Let’s start with our binary search function:

```
const binarySearch = (sortedArr, target) => {
let min = 0,
max = sortedArr.length - 1,
guess;
while (min <= max) {
guess = Math.floor((min + max) / 2);
if (sortedArr[guess] === target) {
return guess;
} else {
if (sortedArr[guess] < target) {
min = guess + 1;
} else {
max = guess - 1;
}
}
}
return false;
}
```

Phew! It’s a bit of pain to type that all out and in a real-life interview I probably would just declare a helper function `binarySearch`

and move on.

Now we need to sort our array and use `binarySearch`

to find our target value.

```
// O(n log n) time
const twoSum = (arr, target) => {
let sortedArr = arr.sort(),
results = [];
for (let i=0; i<sortedArr.length; i++) {
let diff = target - sortedArr[i],
binaryIndex = binarySearch(sortedArr, diff);
if (binaryIndex) {
results.push([sortedArr[i], sortedArr[binaryIndex]]);
}
}
return results;
}
```

This solution works and at `O(n log n)`

is a big improvement over our brute force approach. It does display duplicates, which we could solve by adding a hash map. But we can do even better so let’s continue on.

## Greedy Approach

The best solution is to use a **greedy approach** which has a time complexity of `O(n)`

! We go through the array only once. For each element, we record the difference between our target and sum and set that as the *key* in an object. The value is the actual element at that point.

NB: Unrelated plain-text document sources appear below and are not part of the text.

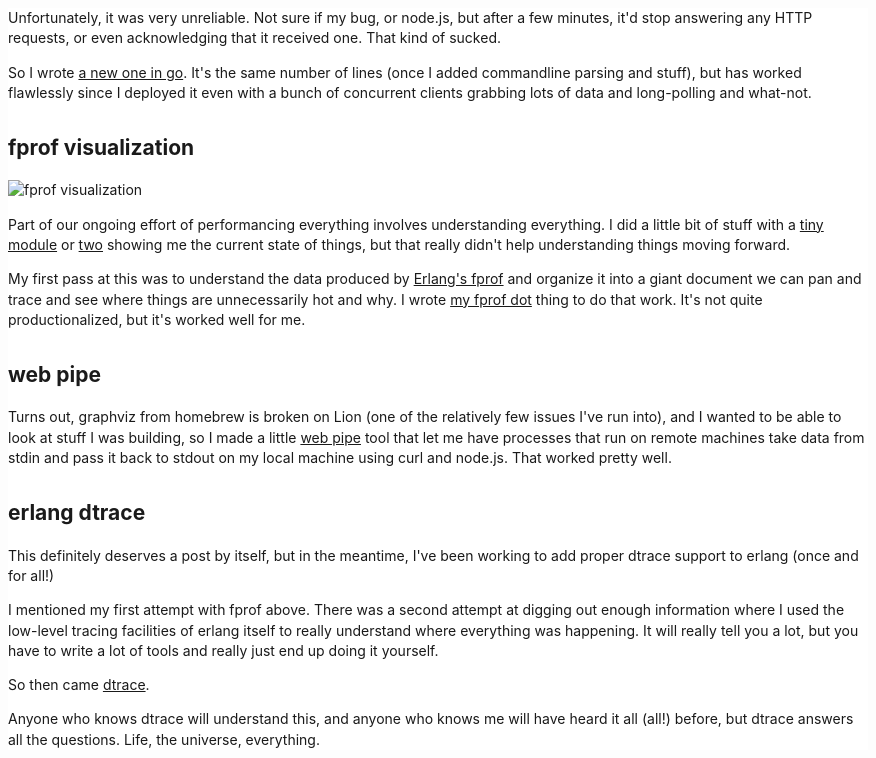 Unfortunately, it was very unreliable.  Not sure if my bug, or
node.js, but after a few minutes, it'd stop answering any HTTP
requests, or even acknowledging that it received one.  That kind of
sucked.

So I wrote [a new one in go][deauthgo].  It's the same number of lines
(once I added commandline parsing and stuff), but has worked
flawlessly since I deployed it even with a bunch of concurrent clients
grabbing lots of data and long-polling and what-not.

## fprof visualization

<div>
  <img src="/images/fprof-dot-small.png" alt="fprof visualization"
    title="There's more where this came from." class="floatright" />
</div>

Part of our ongoing effort of performancing everything involves
understanding everything.  I did a little bit of stuff with a [tiny
module][erlanglive] or [two][euserdefault] showing me the current state
of things, but that really didn't help understanding things moving
forward.

My first pass at this was to understand the data produced by [Erlang's
fprof][fprof] and organize it into a giant document we can pan and
trace and see where things are unnecessarily hot and why.  I wrote [my
fprof dot][fprofdot] thing to do that work.  It's not quite
productionalized, but it's worked well for me.

## web pipe

Turns out, graphviz from homebrew is broken on Lion (one of the
relatively few issues I've run into), and I wanted to be able to look
at stuff I was building, so I made a little [web pipe][webpipe] tool
that let me have processes that run on remote machines take data from
stdin and pass it back to stdout on my local machine using curl and
node.js.  That worked pretty well.

## erlang dtrace

This definitely deserves a post by itself, but in the meantime, I've
been working to add proper dtrace support to erlang (once and for
all!)

I mentioned my first attempt with fprof above.  There was a second
attempt at digging out enough information where I used the low-level
tracing facilities of erlang itself to really understand where
everything was happening.  It will really tell you a lot, but you have
to write a lot of tools and really just end up doing it yourself.

So then came [dtrace][dtrace].

Anyone who knows dtrace will understand this, and anyone who knows me
will have heard it all (all!) before, but dtrace answers all the
questions.  Life, the universe, everything.


[mccouch]: https://github.com/couchbase/mccouch
[tempcoffee]: https://gist.github.com/1028791
[tempgo]: https://gist.github.com/1088300
[coffeescript]: http://coffeescript.org/
[nodejs]: http://nodejs.org/
[ibutton]: https://github.com/dustin/ibutton
[couchcopy]: https://gist.github.com/1033557
[alertrep]: https://gist.github.com/1034925
[location]: https://github.com/dustin/location
[latitude]: http://www.google.com/latitude/
[tripit]: http://www.tripit.com/
[geocouch]: https://github.com/couchbase/geocouch
[review]: http://dustinphoto.iriscouch.com/gerrit/_design/app/index.html
[androidreview]: http://dustinphoto.iriscouch.com/android/_design/app/index.html
[libravatar]: https://www.libravatar.org/
[photo]: https://github.com/dustin/photo-couch
[readme]: https://github.com/dustin/readme
[rpics]: https://github.com/dustin/rpics
[gomemcached]: https://github.com/dustin/gomemcached
[gotap]: https://github.com/dustin/gotap
[volker]: http://vmx.cx/
[deauthnode]: https://gist.github.com/bf62443ce52ae3e8604f
[deauthgo]: https://gist.github.com/c510c603dabfdc13ce53
[euserdefault]: https://gist.github.com/1096713
[fprofdot]: https://gist.github.com/0cd51b5a97b0569bc250
[fprof]: http://www.erlang.org/doc/man/fprof.html
[erlangd]: https://github.com/dustin/otp/wiki/DTrace
[dtrace]: http://en.wikipedia.org/wiki/DTrace
[emsgtime]: https://gist.github.com/6f73df27f67a7d123e63
[couchconf]: http://www.couchbase.com/couchconf
[couchconfses]: http://www.couchbase.com/news-and-events/events
[ccprezi]: http://prezi.com/eix3nsat9kt8/couchbase-jquery-and-you/
[bitcoinapp]: https://github.com/dustin/couch-bitcoin
[btcloader]: https://gist.github.com/1093582
[erlanglive]: https://gist.github.com/1091684
[gittest]: http://dustin.github.com/2010/03/28/git-test-sequence.html
[githashmemo]: https://github.com/dustin/bindir/compare/8026fd8435...b036ad02c5
[leveldbfi]: http://prezi.com/yg1igorplxii/leveldb-first-impressions/
[leveldb]: http://code.google.com/p/leveldb/
[leveldbbug]: http://code.google.com/p/leveldb/issues/detail?id=34
[challenge]: https://gist.github.com/1189242
[r]: http://www.r-project.org/
[webpipe]: https://gist.github.com/1205139
[pycodeconf]: http://py.codeconf.com/
[breakdancer]: /2010/10/27/breakdancer.html
[pyheatmap]: https://github.com/chucknthem/heatmap
[unql]: http://www.unqlspec.org/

In other words we start with an empty object `{}`

, an empty array `[]`

for our solutions, and our sample `arr`

:

```
const arr = [7, 0, -4, 5, 2, 3];
let map = {};
let results = [];
```

Then we loop through the elements. For the first one `7`

we compute the difference between our target value `5`

and it; in other words `5 - 7`

which is `-2`

. So we create a key/value pair of `7: -2`

which tells us that if we see an element in the array that equals our value `-2`

then we have a match!

Now on to the second element `0`

, the difference is `5 - 0`

which is `5`

. Our new key/value pair is `5: 5`

. Our hash map now contains two entries: `{7: -2, 5: 5}`

. As we continue through the array, if we find an element that equals either `7`

or `5`

we have a result and push it into our `results`

array.

```
// O(n) time
const twoSum = (arr, target) => {
let map = {},
results = [];
for (let i=0; i<arr.length; i++) {
if (map[arr[i]] !== undefined) {
results.push([map[arr[i]], arr[i]])
} else {
map[target - arr[i]] = arr[i];
}
}
return results;
}
```

Note that given we have a `0`

in our input array, it will return falsy. Therefore we must check that `map[arr[i]]`

does not equal `undefined`

.

## Conclusion

It’s **very common** in questions of this type to work through the optimal solutions in this manner. First find a brute-force approach, then see if sorting would improve things, and finally **always consider a greedy approach** which uses either an array or a hash map to store values. Chances are the greedy approach is the best one.